• **Excerpt**
######

NADP + Expels both the Co-factor and a Substrate Analog from the Mycobacterium tuberculosis ThyX Active Site: Opportunities for Anti-bacterial Drug Design

Abstract

The novel flavin-dependent thymidylate synthase, ThyX, is absent in humans but several pathogenic bacteria depend exclusively on ThyX activity to synthesize thymidylate. Reduction of the enzyme-bound FAD by NADPH is suggested to be the critical first step in ThyX catalysis. We soaked Mycobacterium tuberculosis ThyX-FAD-BrdUMP ternary complex crystals in a solution containing NADP + to gain structural insights into the reductive step of the catalytic cycle. Surprisingly, the NADP + displaced both FAD and BrdUMP from the active site. In the resultant ThyX-NADP + binary complex, the AMP moiety is bound in a deep pocket similar to that of the same moiety of FAD in the ternary complex, while the nicotinamide part of NADP + is engaged in a limited number of contacts with ThyX. The additional 2′-phosphate group attached to the AMP ribose of NADP + could be accommodated with minor rearrangement of water molecules. The newly introduced 2′-phosphate groups are engaged in water-mediated interactions across the non-crystallographic 2-fold axis of the ThyX tetramer, suggesting possibilities for design of high-affinity bivalent inhibitors of this intriguing enzyme.

######

[Short-answer chart tasks]
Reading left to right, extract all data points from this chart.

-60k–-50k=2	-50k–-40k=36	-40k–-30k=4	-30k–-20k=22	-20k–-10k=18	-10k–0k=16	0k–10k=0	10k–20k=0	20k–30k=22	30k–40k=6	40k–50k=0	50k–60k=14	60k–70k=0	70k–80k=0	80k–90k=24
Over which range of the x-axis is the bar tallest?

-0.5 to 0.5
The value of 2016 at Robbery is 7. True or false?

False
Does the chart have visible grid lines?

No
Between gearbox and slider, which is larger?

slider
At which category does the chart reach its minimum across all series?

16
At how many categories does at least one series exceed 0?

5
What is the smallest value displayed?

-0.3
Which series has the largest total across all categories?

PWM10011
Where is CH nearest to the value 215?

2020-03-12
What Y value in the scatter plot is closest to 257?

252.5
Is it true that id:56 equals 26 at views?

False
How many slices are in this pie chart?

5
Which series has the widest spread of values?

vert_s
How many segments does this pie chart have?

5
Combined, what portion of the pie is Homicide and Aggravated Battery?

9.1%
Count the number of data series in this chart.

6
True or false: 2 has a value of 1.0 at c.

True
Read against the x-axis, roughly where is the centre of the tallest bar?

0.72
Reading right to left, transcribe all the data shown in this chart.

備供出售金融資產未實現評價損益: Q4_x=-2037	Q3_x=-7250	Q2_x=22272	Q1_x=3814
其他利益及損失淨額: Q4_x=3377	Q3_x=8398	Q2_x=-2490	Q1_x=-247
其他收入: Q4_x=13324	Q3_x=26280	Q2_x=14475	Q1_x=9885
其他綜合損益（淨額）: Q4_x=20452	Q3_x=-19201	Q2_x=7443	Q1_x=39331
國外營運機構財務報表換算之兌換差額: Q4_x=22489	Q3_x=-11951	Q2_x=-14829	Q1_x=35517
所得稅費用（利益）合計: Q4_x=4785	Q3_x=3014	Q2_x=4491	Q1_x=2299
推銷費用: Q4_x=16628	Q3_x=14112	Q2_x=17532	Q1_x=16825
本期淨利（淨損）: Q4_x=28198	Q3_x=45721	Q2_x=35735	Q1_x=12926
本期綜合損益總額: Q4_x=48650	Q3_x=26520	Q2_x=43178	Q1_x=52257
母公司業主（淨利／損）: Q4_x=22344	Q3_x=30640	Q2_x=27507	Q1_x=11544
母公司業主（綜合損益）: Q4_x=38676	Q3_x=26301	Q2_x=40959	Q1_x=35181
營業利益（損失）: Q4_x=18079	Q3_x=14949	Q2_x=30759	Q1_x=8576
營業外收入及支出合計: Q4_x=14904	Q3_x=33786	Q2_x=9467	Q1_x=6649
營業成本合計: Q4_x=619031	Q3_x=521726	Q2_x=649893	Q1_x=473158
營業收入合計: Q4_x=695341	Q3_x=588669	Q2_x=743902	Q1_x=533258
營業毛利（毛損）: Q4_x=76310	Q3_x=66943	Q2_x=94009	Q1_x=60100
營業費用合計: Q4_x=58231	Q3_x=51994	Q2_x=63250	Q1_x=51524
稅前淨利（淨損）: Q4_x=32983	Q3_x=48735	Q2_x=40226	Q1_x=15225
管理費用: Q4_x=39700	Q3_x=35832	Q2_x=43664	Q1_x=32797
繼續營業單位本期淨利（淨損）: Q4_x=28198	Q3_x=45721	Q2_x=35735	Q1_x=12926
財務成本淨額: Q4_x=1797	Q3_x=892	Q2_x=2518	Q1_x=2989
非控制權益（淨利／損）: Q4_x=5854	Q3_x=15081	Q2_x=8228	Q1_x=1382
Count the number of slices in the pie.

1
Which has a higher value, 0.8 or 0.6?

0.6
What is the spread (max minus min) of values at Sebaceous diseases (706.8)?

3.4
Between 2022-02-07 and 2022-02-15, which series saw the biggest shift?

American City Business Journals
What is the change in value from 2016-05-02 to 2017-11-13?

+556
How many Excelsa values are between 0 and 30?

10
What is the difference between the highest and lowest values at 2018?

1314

######

• **What you should do**
Please condense the paragraph of the abstract beginning "The novel flavin-dependent thymidylate synthase" into a bulleted list that keeps its main facts. This data has no connection to the abstract.

• **Written solution**
- ThyX, a novel flavin-dependent thymidylate synthase, is absent in humans, but several pathogenic bacteria rely solely on it to make thymidylate.
- Reduction of enzyme-bound FAD by NADPH is suggested to be the critical first step in ThyX catalysis.
- To study this reductive step, Mycobacterium tuberculosis ThyX-FAD-BrdUMP ternary complex crystals were soaked in an NADP+ solution.
- Unexpectedly, NADP+ displaced both FAD and BrdUMP from the active site.
- In the resulting ThyX-NADP+ binary complex, the AMP moiety sits in a deep pocket like that of FAD's AMP in the ternary complex, while the nicotinamide part makes only limited contacts with ThyX.
- The extra 2′-phosphate on the AMP ribose fits with minor rearrangement of water molecules.
- These 2′-phosphate groups form water-mediated interactions across the non-crystallographic 2-fold axis of the ThyX tetramer, suggesting a route to designing high-affinity bivalent inhibitors.